Meurtres sans préméditation

1996: La place du marché “MALGACA”; ma fille a 2 ans, je me tiens devant une mercerie ou je demande le prix de collants en laine, une voix grave me dit: “Vous avez un accent bien drôle!”. Je me retourne et je vois un vieillard, l’air fatigué, assis sur une des marches d’une autre boutique. Je rétorque: “Je fais pourtant bien des efforts pour le cacher!” et il me répond: “Vous avez tort! En dissimulant votre accent, vous reniez, en quelque sorte, vos origines. İl ajoute en souriant: “Ne changez rien!
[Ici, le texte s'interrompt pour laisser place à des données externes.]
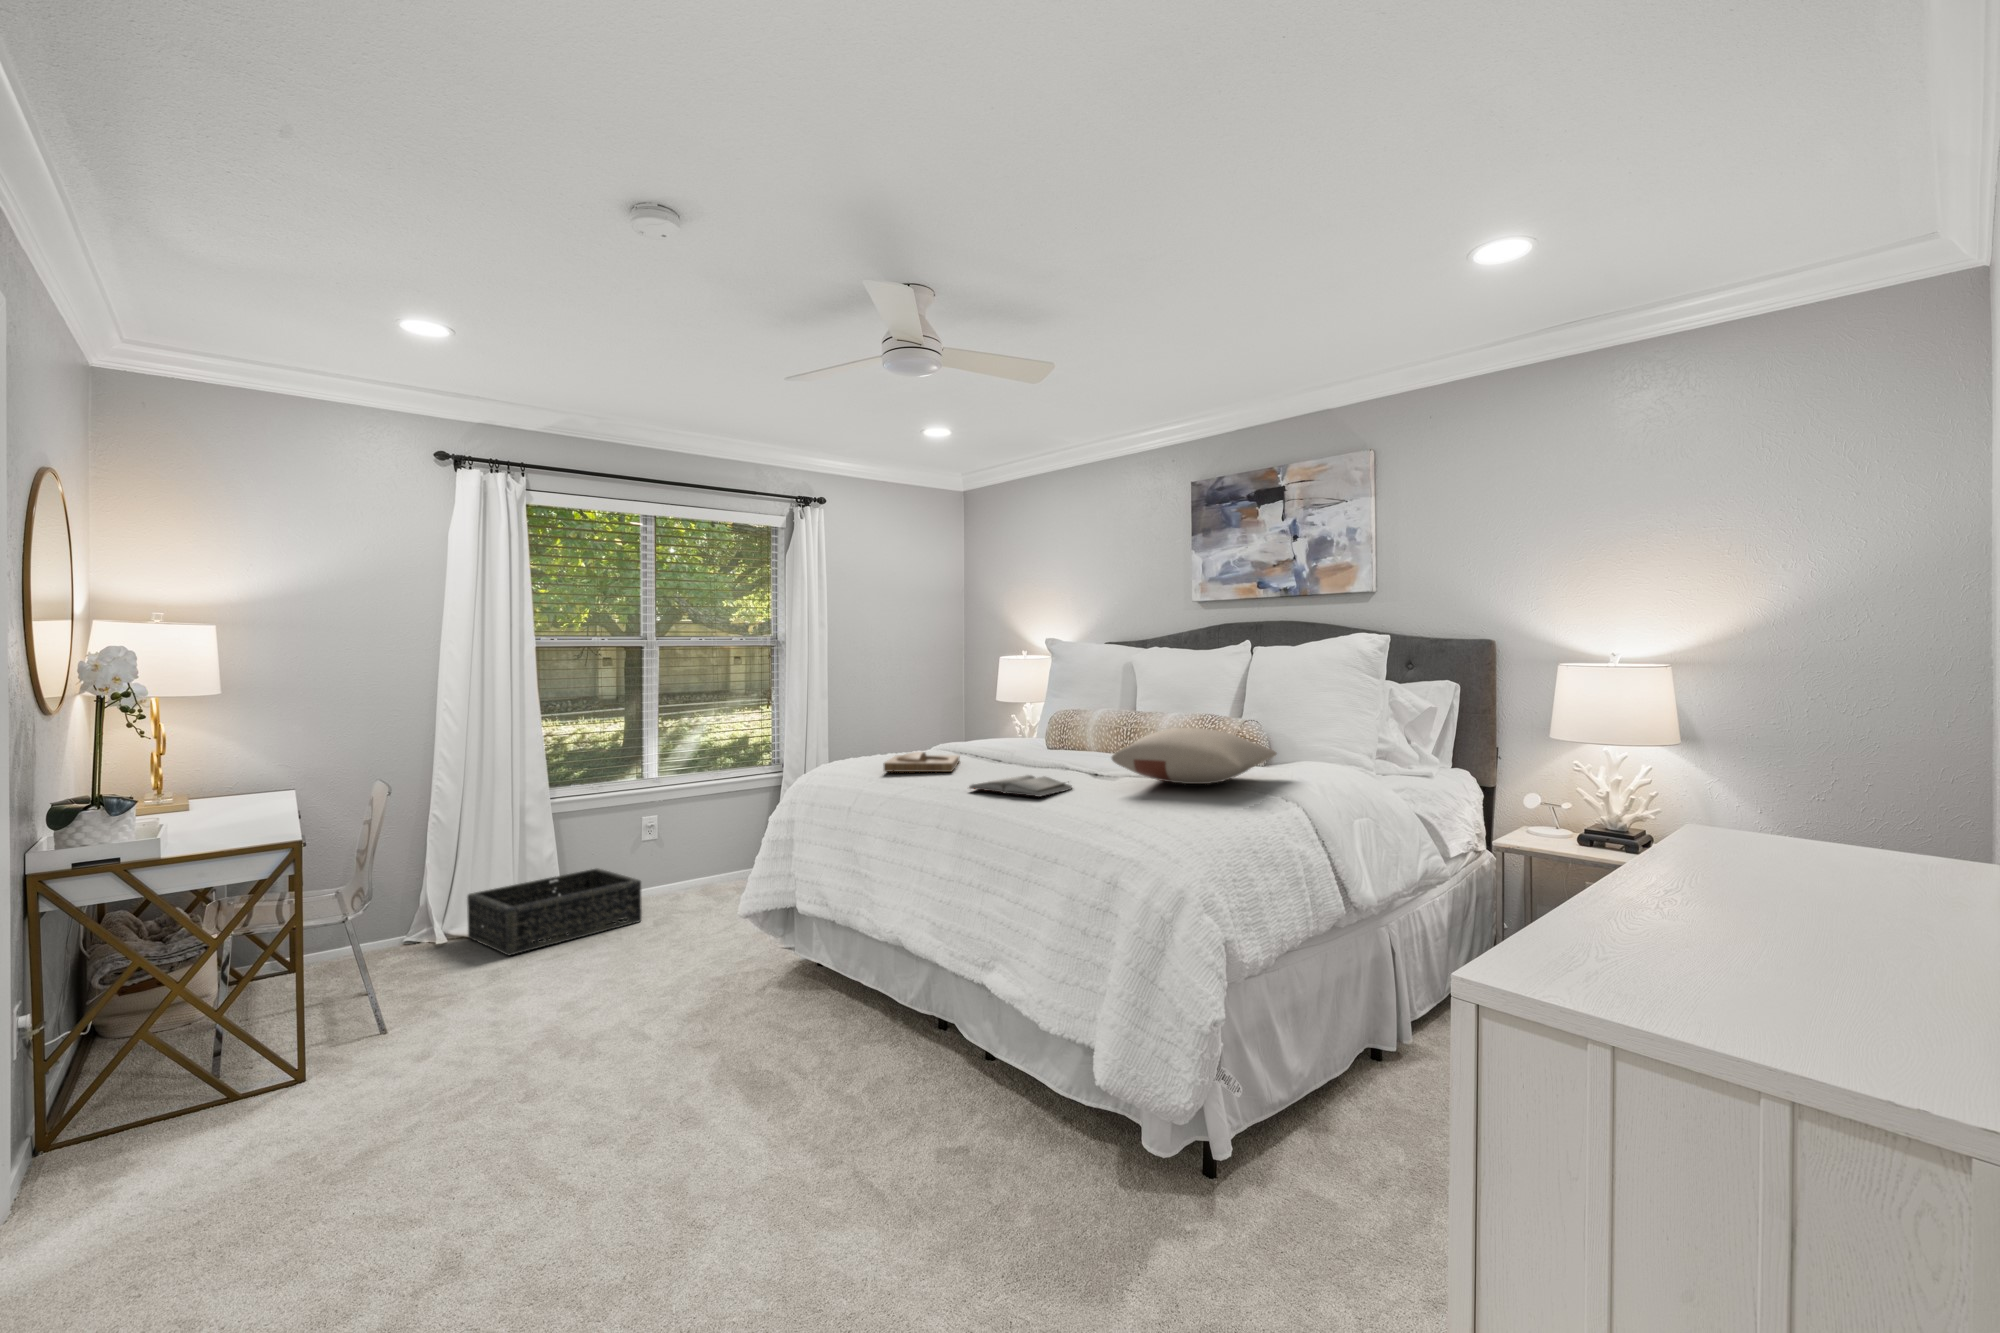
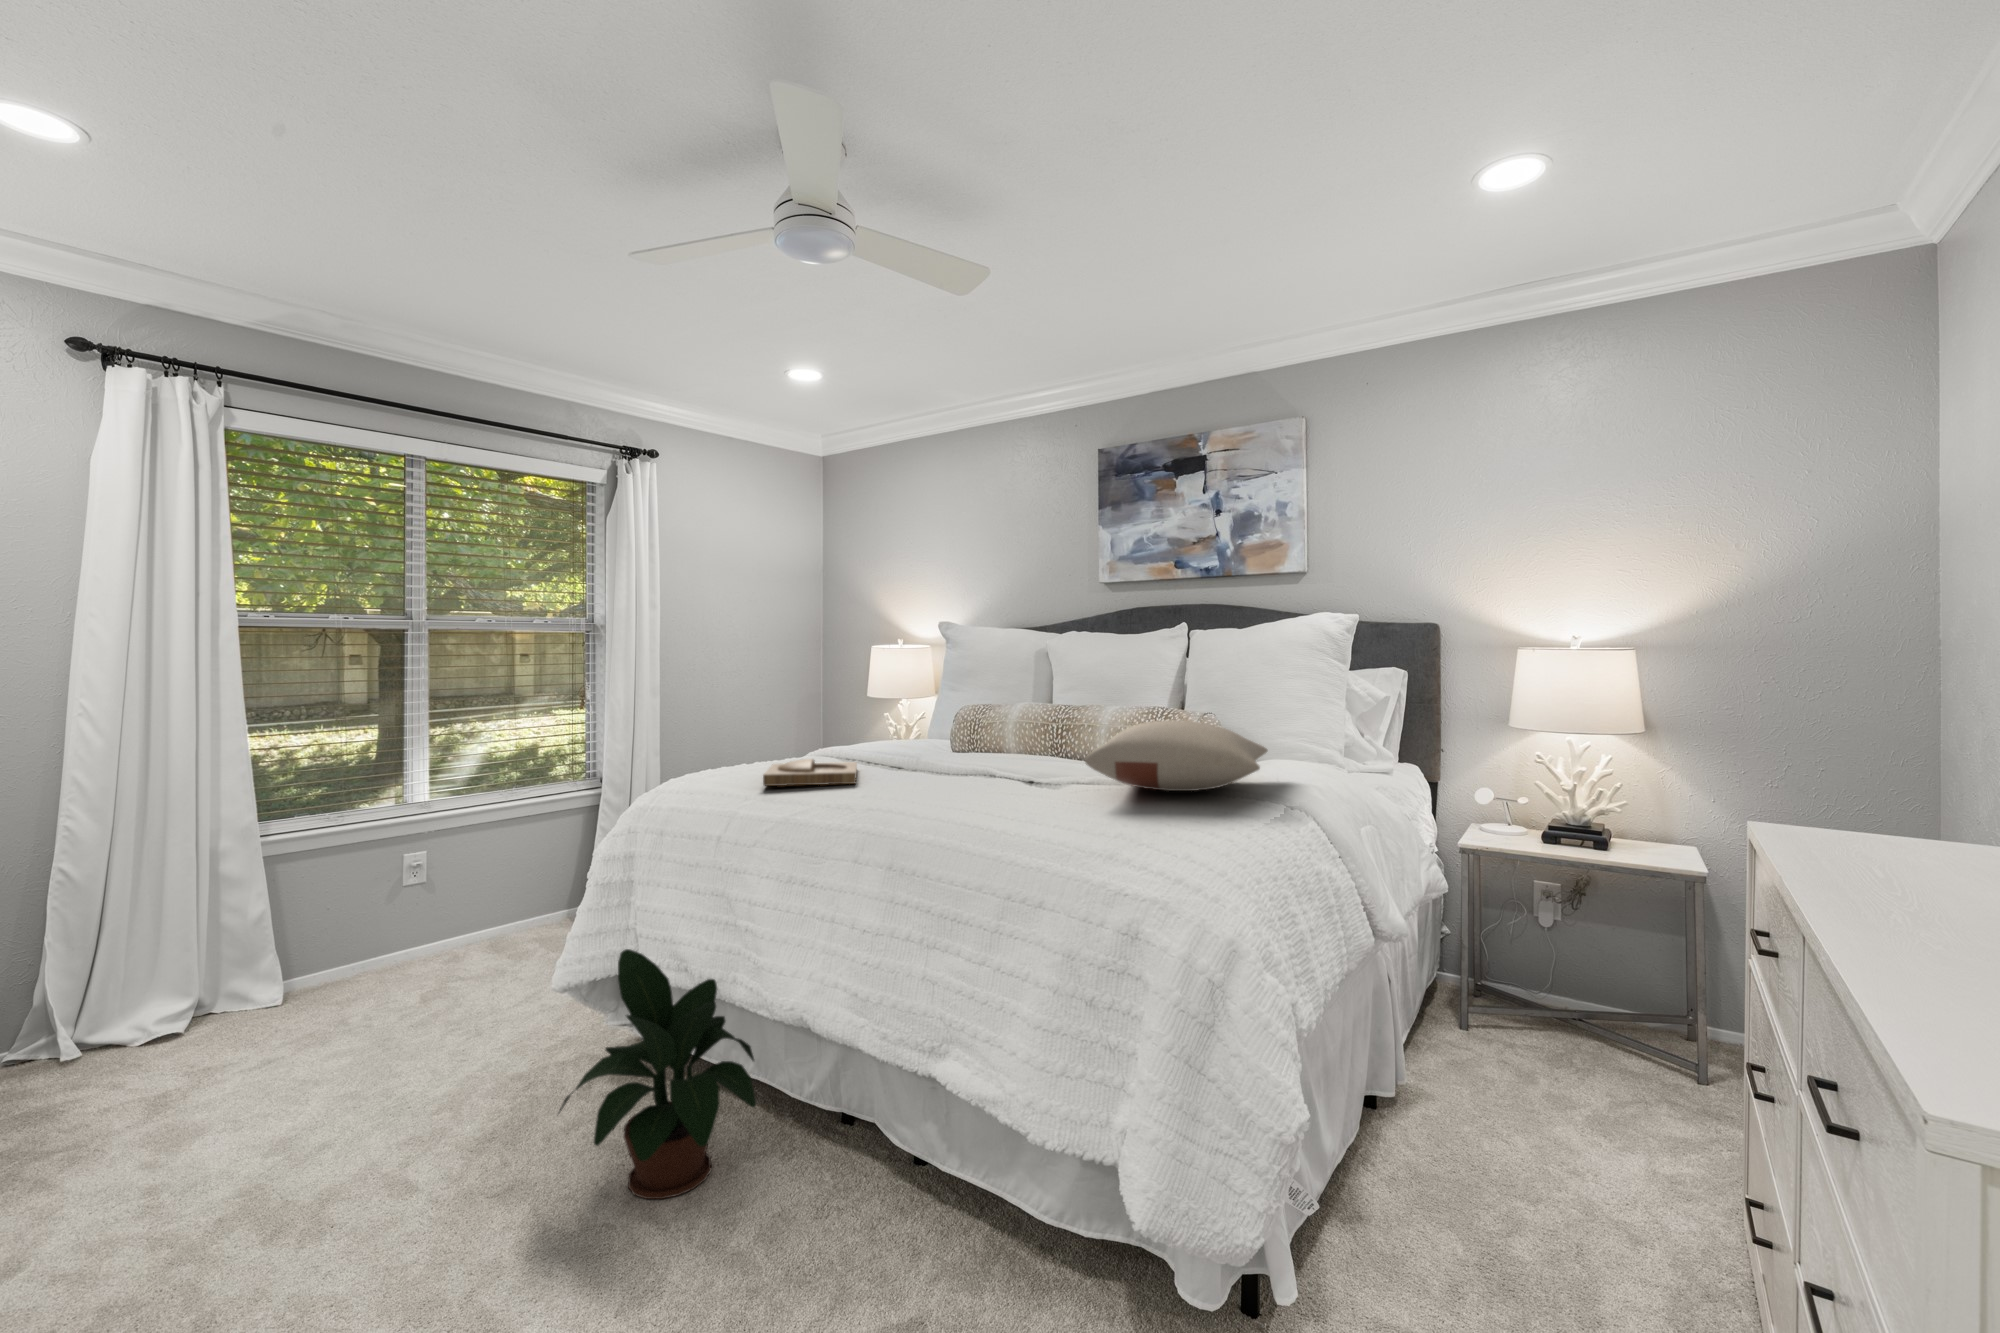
hardback book: present [969,775,1072,797] -> none [892,786,1033,815]
basket: present [467,868,642,955] -> none [118,926,404,1070]
potted plant: none [739,883,873,1055] -> present [559,949,756,1199]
Et puis, quand vous parlez cela donne une petite note d’exotisme” . Me rapprochant de lui, je m’assieds sur une marche plus basse, et il prend ma fille par le bras qu’il installe sur ses genoux. Nous discutons un moment du mélange des cultures et de la liberté d’expression. İl caresse sans cesse les cheveux de ma fille et quand nous devons partir, il me dit: “Faites d’autres enfants, ils sont notre richesse…”.
Trois semaines plus tard, le 23 mai 1996, le présentateur du journal télévisé, l’air solennel , annonce le déces du célebre chanteur, Tanju OKAN. Une de ses chansons est diffusée avec des photos qui le montre a des périodes différentes de sa vie. La derniere photo!! Mais oui! C’est mon vieillard!

1999: Lors d’une réunion d’un parti politique, mes amis tiennent absolument a me présenter un écrivain et politique célebre présent. İl s’appelle Fakir BAYKURT. Nous discutons politique et culture. 3 semaines plus tard, il meurt en Allemagne…
Quelques années plus tard, un des anciens maires d’Ankara, président d’un parti politique de gauche, vient me voir inquiet… İl me dit: “Delphine! Est-ce vrai? On vient de me dire que tu as tué Tanju Okan et Fakir Baykurt? Nous nous sommes rencontrés il y a deux semaines! Cela voudrait dire que je n’ai plus qu’une semaine a vivre???!!!”. Je lui réponds qu’il est encore jeune et son coeur peut résister quelques années encore ! Pendant toute la soirée, nous blaguons mais je remarque tout de même que son inquiétude persiste. 2 semaines plus tard, il m’appelle et me dit d’une voix joyeuse: “raté!!!”